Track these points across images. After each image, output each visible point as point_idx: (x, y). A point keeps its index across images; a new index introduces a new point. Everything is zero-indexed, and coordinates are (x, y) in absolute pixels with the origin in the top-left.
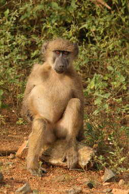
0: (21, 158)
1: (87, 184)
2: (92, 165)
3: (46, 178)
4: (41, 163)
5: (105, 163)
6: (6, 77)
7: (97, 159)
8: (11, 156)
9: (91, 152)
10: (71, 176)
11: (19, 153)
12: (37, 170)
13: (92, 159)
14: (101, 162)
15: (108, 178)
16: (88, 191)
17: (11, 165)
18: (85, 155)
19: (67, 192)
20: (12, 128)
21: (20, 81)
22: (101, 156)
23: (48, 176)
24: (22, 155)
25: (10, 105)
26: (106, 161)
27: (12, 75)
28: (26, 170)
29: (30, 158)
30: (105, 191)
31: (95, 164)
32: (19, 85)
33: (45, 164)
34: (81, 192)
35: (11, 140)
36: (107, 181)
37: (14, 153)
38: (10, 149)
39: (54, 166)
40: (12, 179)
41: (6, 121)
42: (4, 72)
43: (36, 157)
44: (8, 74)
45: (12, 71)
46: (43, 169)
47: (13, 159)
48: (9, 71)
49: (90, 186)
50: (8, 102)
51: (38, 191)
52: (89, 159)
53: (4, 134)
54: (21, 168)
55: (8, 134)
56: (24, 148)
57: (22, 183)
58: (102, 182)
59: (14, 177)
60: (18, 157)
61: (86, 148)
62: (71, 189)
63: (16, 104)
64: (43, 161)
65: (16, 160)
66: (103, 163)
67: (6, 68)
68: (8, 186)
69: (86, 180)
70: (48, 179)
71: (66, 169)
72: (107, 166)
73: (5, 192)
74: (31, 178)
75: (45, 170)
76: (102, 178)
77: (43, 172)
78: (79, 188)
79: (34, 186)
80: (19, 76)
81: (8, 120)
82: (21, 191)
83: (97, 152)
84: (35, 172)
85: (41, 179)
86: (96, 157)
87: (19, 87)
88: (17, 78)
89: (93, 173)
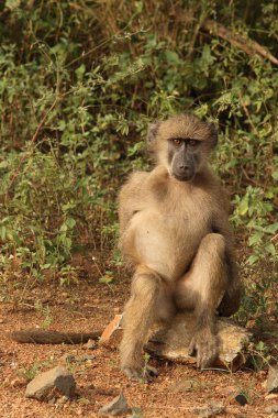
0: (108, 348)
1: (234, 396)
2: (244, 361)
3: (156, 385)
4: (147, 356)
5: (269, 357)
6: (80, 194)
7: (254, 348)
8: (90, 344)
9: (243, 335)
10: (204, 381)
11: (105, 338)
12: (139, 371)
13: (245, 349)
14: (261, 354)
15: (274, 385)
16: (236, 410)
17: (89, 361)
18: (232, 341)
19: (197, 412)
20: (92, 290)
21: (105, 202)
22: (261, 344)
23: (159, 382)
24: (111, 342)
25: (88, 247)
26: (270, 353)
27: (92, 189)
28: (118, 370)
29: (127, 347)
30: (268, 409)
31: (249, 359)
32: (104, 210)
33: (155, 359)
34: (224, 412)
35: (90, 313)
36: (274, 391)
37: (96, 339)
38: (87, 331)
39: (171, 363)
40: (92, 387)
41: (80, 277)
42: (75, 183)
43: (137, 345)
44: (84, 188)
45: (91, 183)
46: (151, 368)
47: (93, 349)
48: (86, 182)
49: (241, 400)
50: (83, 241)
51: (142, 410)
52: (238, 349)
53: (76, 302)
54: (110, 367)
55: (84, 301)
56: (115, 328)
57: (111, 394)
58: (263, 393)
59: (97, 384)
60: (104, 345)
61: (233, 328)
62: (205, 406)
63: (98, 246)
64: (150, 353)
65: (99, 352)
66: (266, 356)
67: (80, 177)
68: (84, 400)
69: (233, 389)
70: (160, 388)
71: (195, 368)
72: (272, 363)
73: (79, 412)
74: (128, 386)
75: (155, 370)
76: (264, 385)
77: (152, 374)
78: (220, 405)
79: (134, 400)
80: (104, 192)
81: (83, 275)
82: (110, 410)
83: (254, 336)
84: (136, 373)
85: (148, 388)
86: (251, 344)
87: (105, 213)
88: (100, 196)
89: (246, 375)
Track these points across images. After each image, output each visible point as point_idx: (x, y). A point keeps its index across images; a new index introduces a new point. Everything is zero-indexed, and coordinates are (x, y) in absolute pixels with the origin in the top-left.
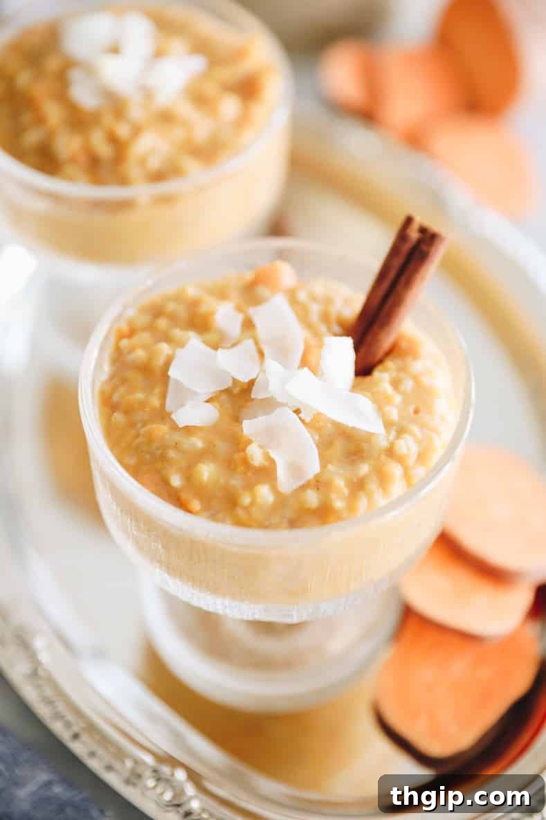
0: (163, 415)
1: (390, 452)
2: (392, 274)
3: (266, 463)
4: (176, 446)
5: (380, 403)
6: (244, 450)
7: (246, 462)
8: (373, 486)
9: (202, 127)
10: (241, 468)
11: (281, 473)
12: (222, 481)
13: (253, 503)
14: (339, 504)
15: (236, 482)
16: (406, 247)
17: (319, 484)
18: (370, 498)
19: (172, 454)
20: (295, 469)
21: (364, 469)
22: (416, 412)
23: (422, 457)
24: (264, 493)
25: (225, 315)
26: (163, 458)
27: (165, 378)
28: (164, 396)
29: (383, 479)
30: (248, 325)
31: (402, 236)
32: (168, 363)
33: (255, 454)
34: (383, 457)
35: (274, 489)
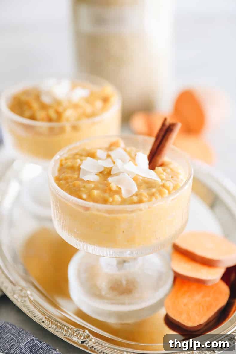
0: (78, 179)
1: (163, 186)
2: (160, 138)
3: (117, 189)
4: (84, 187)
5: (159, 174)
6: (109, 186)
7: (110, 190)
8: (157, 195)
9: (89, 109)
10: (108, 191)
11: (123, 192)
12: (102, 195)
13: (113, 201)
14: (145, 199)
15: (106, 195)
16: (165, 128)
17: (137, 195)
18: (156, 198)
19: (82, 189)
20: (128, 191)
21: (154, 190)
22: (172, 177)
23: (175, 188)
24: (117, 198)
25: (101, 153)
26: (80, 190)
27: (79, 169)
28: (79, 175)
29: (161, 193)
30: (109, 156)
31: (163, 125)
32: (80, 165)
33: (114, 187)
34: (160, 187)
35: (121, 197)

-- -- --

▸ **Obiettivo**
Modifica le righe dall'inizio fino a quella che contiene "7: (254, 348)", entrambe incluse, sostituendo "top-left" con "upper-left" e lasciando invariato tutto il resto. Escludi le immagini dalla risposta.

▸ **Problema risolto**
Track these points across images. After each image, output each visible point as point_idx: (x, y). A point keeps its index across images; a new index introduces a new point. Everything is zero-indexed, and coordinates are (x, y) in absolute pixels with the origin in the upper-left.
0: (21, 158)
1: (87, 184)
2: (92, 165)
3: (46, 178)
4: (41, 163)
5: (105, 163)
6: (6, 77)
7: (97, 159)
8: (11, 156)
9: (91, 152)
10: (71, 176)
11: (19, 153)
12: (37, 170)
13: (92, 159)
14: (101, 162)
15: (108, 178)
16: (88, 191)
17: (11, 165)
18: (85, 155)
19: (67, 192)
20: (12, 128)
21: (20, 81)
22: (101, 156)
23: (48, 176)
24: (22, 155)
25: (10, 105)
26: (106, 161)
27: (12, 75)
28: (26, 170)
29: (30, 158)
30: (105, 191)
31: (95, 164)
32: (19, 85)
33: (45, 164)
34: (81, 192)
35: (11, 140)
36: (107, 181)
37: (14, 153)
38: (10, 149)
39: (54, 166)
40: (12, 179)
41: (6, 121)
42: (4, 72)
43: (36, 157)
44: (8, 74)
45: (12, 71)
46: (43, 169)
47: (13, 159)
48: (9, 71)
49: (90, 186)
50: (8, 102)
51: (38, 191)
52: (89, 159)
53: (4, 134)
54: (21, 168)
55: (8, 134)
56: (24, 148)
57: (22, 183)
58: (102, 182)
59: (14, 177)
60: (18, 157)
61: (86, 148)
62: (71, 189)
63: (16, 104)
64: (43, 161)
65: (16, 160)
66: (103, 163)
67: (6, 68)
68: (8, 186)
69: (86, 180)
70: (48, 179)
71: (66, 169)
72: (107, 166)
73: (5, 192)
74: (31, 178)
75: (45, 170)
76: (102, 178)
77: (43, 172)
78: (79, 188)
79: (34, 186)
80: (19, 76)
81: (8, 120)
82: (21, 191)
83: (97, 152)
84: (35, 172)
85: (41, 179)
86: (96, 157)
87: (19, 87)
88: (17, 78)
89: (93, 173)
0: (108, 348)
1: (234, 396)
2: (244, 361)
3: (156, 385)
4: (147, 356)
5: (269, 357)
6: (80, 194)
7: (254, 348)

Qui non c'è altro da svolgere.